As for school being the place that provides diverse social interactions for young people “more than any other social arrangement”: A) if that is true, then you have a partial chicken-and-egg problem because the lack of any other social arrangement ensures the monopoly of the current one, and B) some people, myself included, don’t even agree that it’s true in the first place:
Which, to clarify, is not to say that homeschooling is a solution. It might just be “less bad” than school-prison.
i used to make the same argument as m’s dad (with whom i share an age) about socialization until i actually met a large number of homeschooled people, now high school and college-aged, and found them the most socialized, well-educated, not to mention delightful bunch of people i’ve ever met! before that i only “knew” children of fundamenalists to be homeschooled; recently i learned that there are others who’d never even heard that “homeschool=fundamentalist” trope that i “knew”! so you never know what you “know,”i think. and (full disclosure)i teach in the public school system.
as for the rest of your post, i say here only what i once said to a friend who worried about his high-flying son, asking what would he do should he fall? bounce!
I recently quit my job as well… though I was technically more of freelancer there. It wasn’t my only income, and now that I have more spare time I can work on my OWN sites more, and will probably gradually make more money than the job was paying me.
I love working on my own sites… I can’t stand working on other people’s sites unless I feel like what I’m doing really matters and is making some kind of a difference to the world. That rarely happens with other people’s sites though.

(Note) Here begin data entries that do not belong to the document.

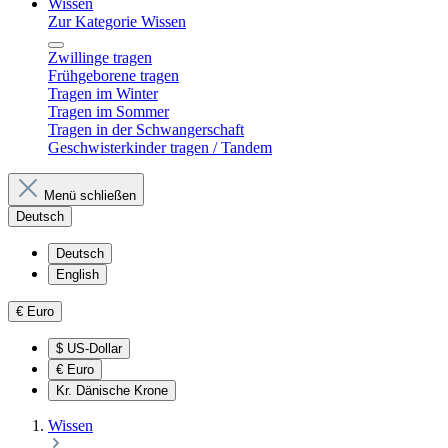
Wissen
Zur Kategorie Wissen
Zwillinge tragen
Frühgeborene tragen
Tragen im Winter
Tragen im Sommer
Tragen in der Schwangerschaft
Geschwisterkinder tragen / Tandem
Menü schließen
Deutsch
Deutsch
English
€
Euro
$
US-Dollar
€
Euro
Kr.
Dänische Krone
Wissen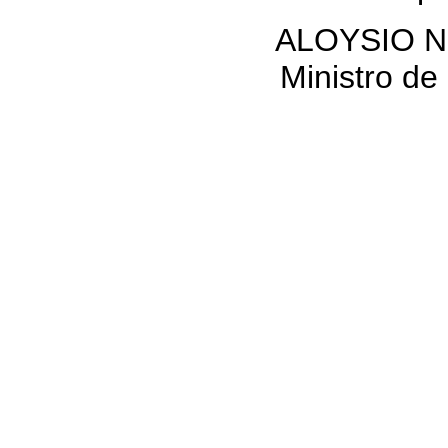
ALOYSIO 
Ministro de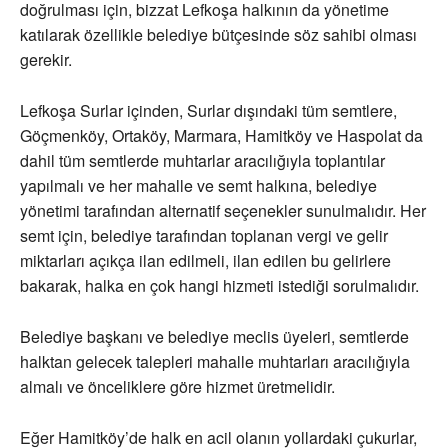
doğrulması için, bizzat Lefkoşa halkının da yönetime
katılarak özellikle belediye bütçesinde söz sahibi olması
gerekir.
Lefkoşa Surlar içinden, Surlar dışındaki tüm semtlere,
Göçmenköy, Ortaköy, Marmara, Hamitköy ve Haspolat da
dahil tüm semtlerde muhtarlar aracılığıyla toplantılar
yapılmalı ve her mahalle ve semt halkına, belediye
yönetimi tarafından alternatif seçenekler sunulmalıdır. Her
semt için, belediye tarafından toplanan vergi ve gelir
miktarları açıkça ilan edilmeli, ilan edilen bu gelirlere
bakarak, halka en çok hangi hizmeti istediği sorulmalıdır.
Belediye başkanı ve belediye meclis üyeleri, semtlerde
halktan gelecek talepleri mahalle muhtarları aracılığıyla
almalı ve önceliklere göre hizmet üretmelidir.
Eğer Hamitköy’de halk en acil olanın yollardaki çukurlar,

Its a new world and you are more than ready to set sail and be the captain. You always knew, and are the one who knows your strengths, your skills and your dreams. You are a leader and you are succeeding in realizing your dreams with passion.
Go for it full speed!
Always LOVE YOU
Awesome, e! :)
SoulRiser, I really enjoy making things better. But where that used to be enough, now I have a more directed long-term goal, and that means I have to start being more selective about what and where I spend my time.
I’m not certain what that means; I might spend more time on my own sites (I know I’ll certainly be prioritizing my writing for those sites), or I might start helping other people with their technical issues. We’ll see.

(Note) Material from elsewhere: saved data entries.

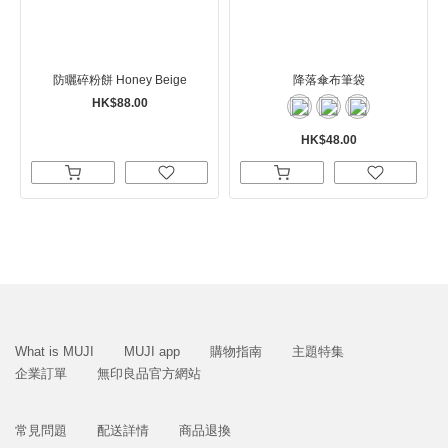
防曬碎粉餅 Honey Beige
降落傘布筆袋
HK$88.00
HK$48.00
What is MUJI
MUJI app
購物指南
主題特集
企業訂單
無印良品官方網站
常見問題
配送詳情
商品退換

By the way, SoulRiser, what role do you play in School-Survival.net? I recently discovered that site and I must say, your archive of school-related information is compelling. Thank you for stopping by my little corner of the Web. :)
:) Thanks, Admonit. Here’s to calm seas and the wind in my sails.

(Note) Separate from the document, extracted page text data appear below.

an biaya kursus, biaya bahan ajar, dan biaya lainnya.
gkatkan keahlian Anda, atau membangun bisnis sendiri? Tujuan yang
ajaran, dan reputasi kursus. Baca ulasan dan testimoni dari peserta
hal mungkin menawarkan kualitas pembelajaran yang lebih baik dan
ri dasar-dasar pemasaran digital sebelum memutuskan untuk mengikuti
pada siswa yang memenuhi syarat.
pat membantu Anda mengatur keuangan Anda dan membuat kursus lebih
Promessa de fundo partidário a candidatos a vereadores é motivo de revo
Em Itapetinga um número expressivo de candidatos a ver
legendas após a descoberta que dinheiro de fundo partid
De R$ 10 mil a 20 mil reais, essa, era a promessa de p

I find you very, very inspiring. Good luck!
Thanks :) I’m the site founder/owner/admin/person type thing. Started that site when I was 16, which was almost 11 years ago.
I totally understand where you’re coming from with this post. This door has closed and yet another one is wide open waiting for someone like you to come in.
I’ve quit in less time. If the gig ain’t right—good economy or bad—it’s time to go. Plenty of work out there for qualified people. Do what you love.
Wow this is an incredible post. The cherry on top for me is the thoughtful comment from your dad – that took me by surprise. It’s nice learning more and more about you – you’re fascinating and inspiring.
We are in similar boats, but you make life work for you, and I’m still struggling. You seem to be on a cruise ship, and I’m in a lifeboat. I just need one more piece to complete my life puzzle. I thought my day job was that last piece I needed, but it turns out that piece didn’t fit.